I don’t have a choice. I need to protect him. This is the best way. But I have
conditions.”
“Are
you acting as his sister or as his solicitor?” asked Slowey from his position
on the back wall.
“His
sister, of course,” Sharon replied, peering over Harkness’s shoulder. “I
couldn’t represent him in person without sinking up to my teeth in ethical
quicksand. But I should be his appropriate adult.”
“He
won’t need a solicitor, Sharon,” said Harkness.
“You
can’t promise that,” said Slowey, stern now.
“No,
you can’t,” Sharon added. “Don’t soft-soap me, Rob. I mean, Sergeant….. Oh,
screw it. You do know, don’t you, about our …relationship?”
“I
do, ma’am, yes,” said Slowey, a blush lending his face an almost healthy
colour.
“Ok,
good. Now we can all be grown-ups. If my brother needs a lawyer, believe me,
I’ll make sure he gets one. I know a few.”
“You
mentioned conditions,” said Slowey.
“Today,
my father took himself off to a hospice so that he can get on with his dying.
He’s been dying for most of my adult life, first with emphysema and now with
stage-four lung cancer which has metastasised into other organs. I’m not going
to play the weeping victim; I’ve been living with this threat too long for
that. But you have to know that my dad may never get to understand why I’m
about to help you. I can promise you that my mum will never forgive me either.
“You
can’t change that, but you have to give me a chance to control the damage. In a
few minutes, we’ll go straight to his care centre. You’ll let me bring him out
– the staff will never see you. We’ll drive him directly to one of those
interview suites that doesn’t feature screaming shoplifters and piss-soaked
cells – you know, the kind you use for abused children, with peace and quiet
and soft furnishings and toys that Jeremy can tidy up for you.

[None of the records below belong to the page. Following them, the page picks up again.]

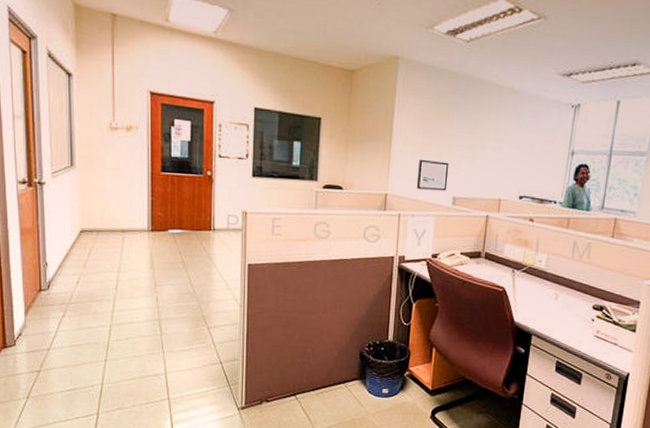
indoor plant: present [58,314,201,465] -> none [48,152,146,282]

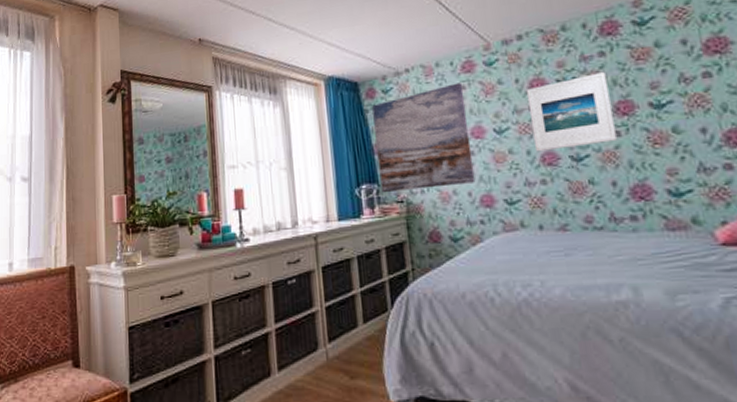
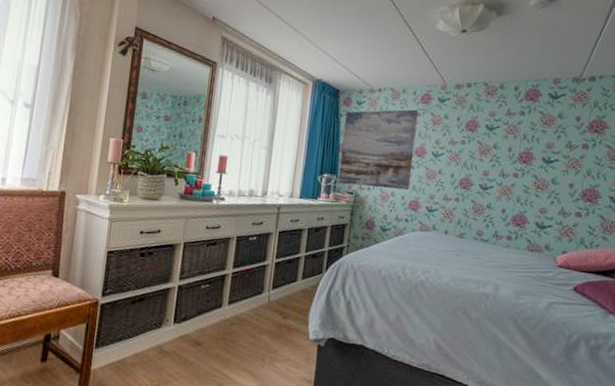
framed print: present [526,72,617,152] -> none [457,126,520,180]

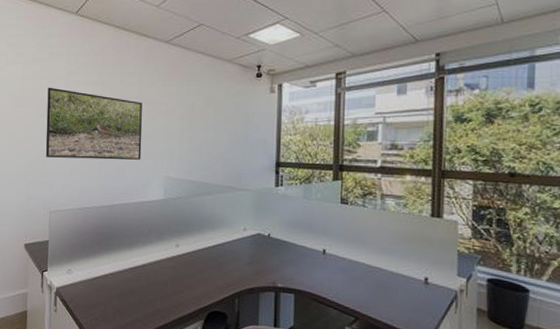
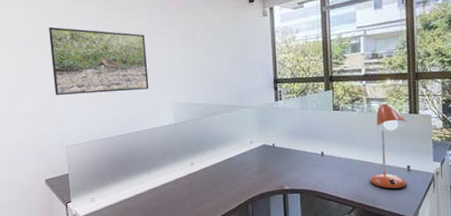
desk lamp: none [378,200,428,305] -> present [370,102,407,190]

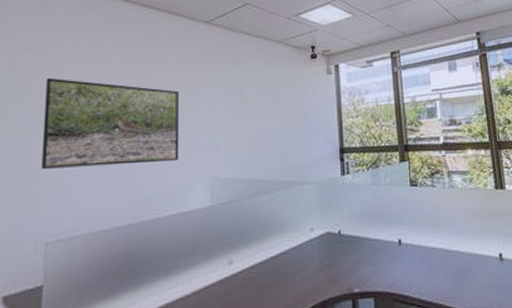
desk lamp: present [370,102,407,190] -> none [458,176,500,286]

“We’ll complete the interview in record time without reducing him to a
screaming, twitching wreck. If…when my brother gives you a wholly innocent
account for his presence on that roof, we’ll deliver him back to his carers in
record time and before he’s due to be taken home. I’ll swear him to secrecy
about it, tell him it’s a game, and hope for the best.”
“Good,”
said Harkness. “We can certainly….”
“You
should know, Sharon,” said Slowey, leaning, his face creasing with concern.

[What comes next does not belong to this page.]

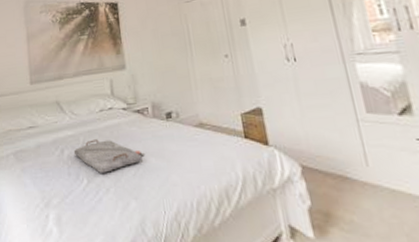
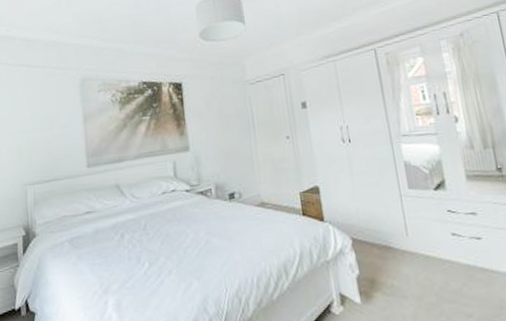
serving tray: present [73,139,144,173] -> none [134,222,207,256]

“This could be more complicated. I think Jeremy might reveal something we’d all
rather not hear. I desperately hope it’s simple. I just want you to be ready
for the shocks if they come.”
“You
visited the house, didn’t you….Ken?”
“Yes.
I did visit. Took samples.”
“And
spooked my mum. Why?”
“She
lied to me,” said Slowey, biting his lip. “I don’t quite know why, but she lies
consistently and well about that night. Jeremy kept trying to reveal something
but she won’t allow it. I wanted an interview but fingerprints weren’t a bad
second prize.”
“You
presume a lot, don’t you?” she said.
“Yes,
Sharon, I do; but that doesn’t mean I’m wrong. You’re not outraged by my
suggestion. You’re not even surprised. I think that’s because you agree with
me. If you didn’t, and your brother was a client, you’d have stonewalled. Instead,
you’re helping us. You know something’s wrong and you need to put it right,
perhaps even more than we do.”
“I’ve
said I’ll help.” Sharon stood, brushed past Harkness and reached for her
jacket. “You should get me into your car before I remember who I am.”
Jeremy
endured this imperfectly formed and plodding world with an impatience that
could barely be contained. His mind had wound itself too tightly and its
fantastic confusion of wheels, levers and cogs could not be tinkered with lest
they be wholly un-sprung. Fizzing and ticking, kinetic energy drove his
flittering mind, his twitching hands, the anxious clamping of his teeth and his
stamping and shuffling feet. His intelligence loomed vast yet disorderly, and
marshalling it into external order consumed him.
They’d
collected Jeremy from the specialist care centre he periodically visited in a
leafy village a few miles north of the ring road. Sharon had chivvied him into
their car with repeated assurances that not only had his mother planned this trip
out for him, but she had also written it into her diary ever so neatly; if he
didn’t go, it would have to be erased or scribbled out and then the whole diary
would no longer be all neat and tidy.